*** Data extract ***

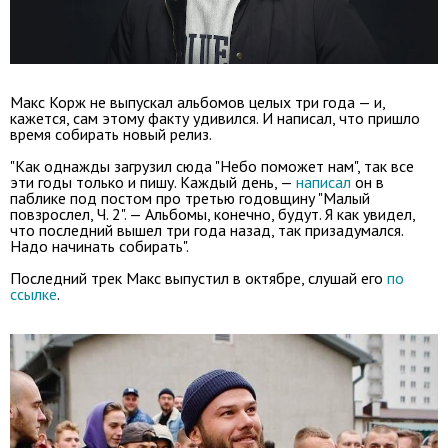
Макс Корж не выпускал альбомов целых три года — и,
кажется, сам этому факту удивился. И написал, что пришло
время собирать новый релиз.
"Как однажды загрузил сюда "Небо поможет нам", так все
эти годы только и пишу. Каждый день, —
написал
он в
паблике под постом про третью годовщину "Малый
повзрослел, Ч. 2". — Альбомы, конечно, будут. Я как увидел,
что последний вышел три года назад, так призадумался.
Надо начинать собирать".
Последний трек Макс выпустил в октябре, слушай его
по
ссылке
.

*** End of Data extract ***

*What you should do*:
Retype the lines above verbatim, keeping the original Russian text and line breaks. Omit the picture from your output.

*Task answer*:
Макс Корж не выпускал альбомов целых три года — и,
кажется, сам этому факту удивился. И написал, что пришло
время собирать новый релиз.
"Как однажды загрузил сюда "Небо поможет нам", так все
эти годы только и пишу. Каждый день, —
написал
он в
паблике под постом про третью годовщину "Малый
повзрослел, Ч. 2". — Альбомы, конечно, будут. Я как увидел,
что последний вышел три года назад, так призадумался.
Надо начинать собирать".
Последний трек Макс выпустил в октябре, слушай его
по
ссылке
.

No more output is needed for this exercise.